Peter,

>><survey>
>>  Have any regulars actually tried AltRMI yet?
>>  Thouhts?
>></survey>
>>
>
>I tried it a bit back but haven't had a chance to try it again ;)
>
Well it has changed a little.  More transports, more robust.
This might help for those that have little time ( pasted from a private 
email ) :

Proposal : 
http://cvs.apache.org/viewcvs/jakarta-commons-sandbox/altrmi/PROPOSAL

If you (like me) are example orientated, then this should help:
Consider an interface.........
 
http://cvs.apache.org/viewcvs/jakarta-commons-sandbox/altrmi/src/java/org/apache/commons/altrmi/test/TestInterface.java

And the serverside class that implements it......
 
http://cvs.apache.org/viewcvs/jakarta-commons-sandbox/altrmi/src/java/org/apache/commons/altrmi/test/TestInterfaceImpl.java

Now it's use on the client side..........
 
http://cvs.apache.org/viewcvs/jakarta-commons-sandbox/altrmi/src/java/org/apache/commons/altrmi/test/SocketClientTest.java

( The the smallest code would be ) ........

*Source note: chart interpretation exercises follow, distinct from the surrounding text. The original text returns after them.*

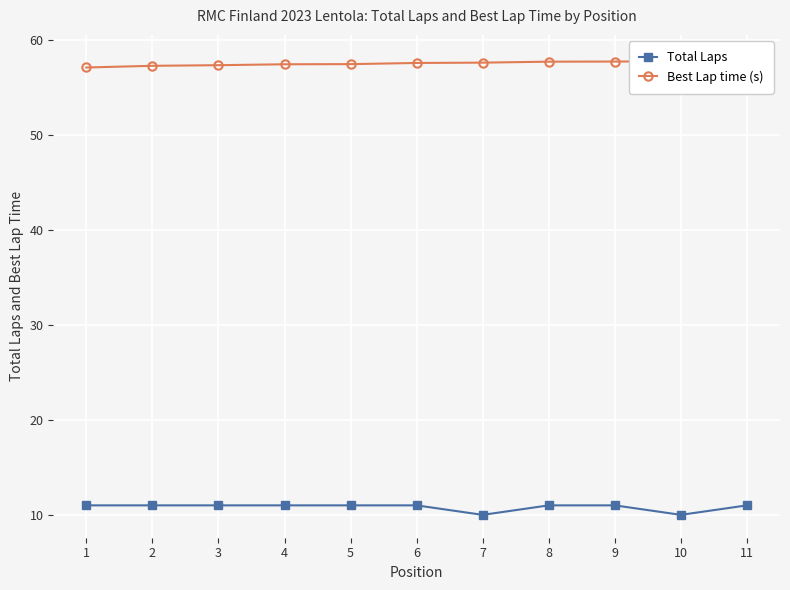

What is the difference between the maximum and minimum values in the Best Lap time (s) series?

1.0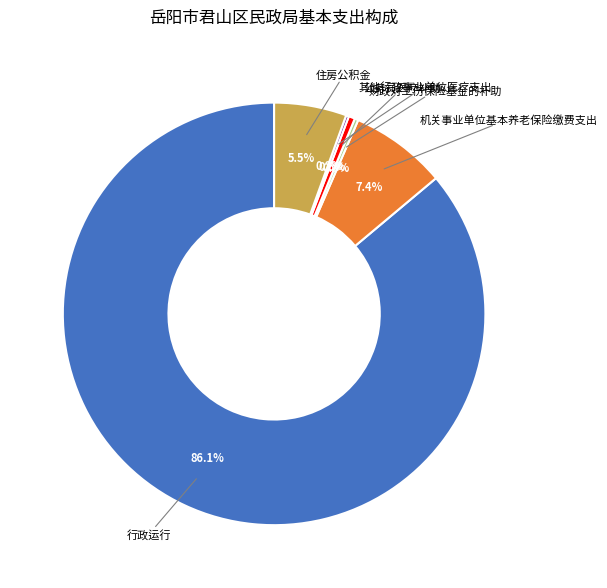

Does any single category account for the majority?

Yes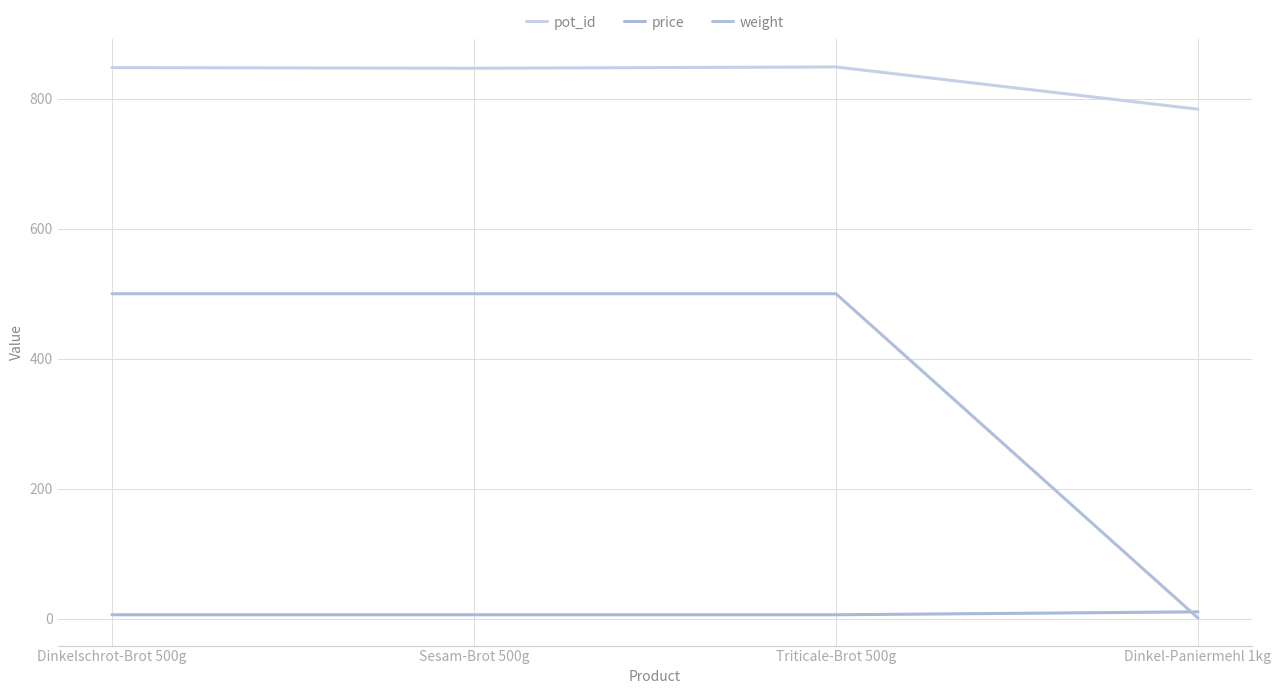

Does the chart have visible grid lines?

Yes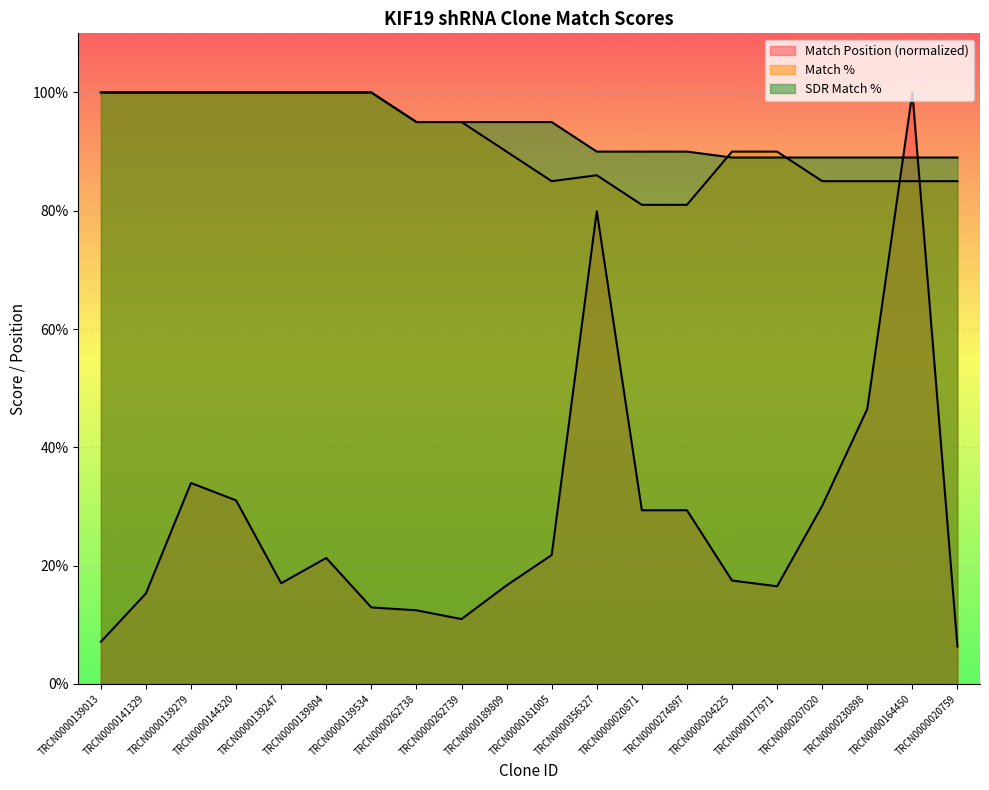

True or false: Match % has a value of 90.0 at TRCN0000177971.

True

 ArmiFactory af = new ServerClassAltrmiFactory(false);
 af.setHostContext(new SocketObjectStreamHostContext("127.0.0.1", 1234));
 TestInterface ti = (TestInterface) af.lookup("Hello");
 new TestClient(ti);  // client performs tests and is blind to where the 
impl is.

The crucial bit is the interface.  It is not special.  It does not 
extends Remote.  It does not have "throws RemoteException" on every 
method.  It is just a normal* Java interface.  * Should, but not has to 
be designed along facade pattern lines.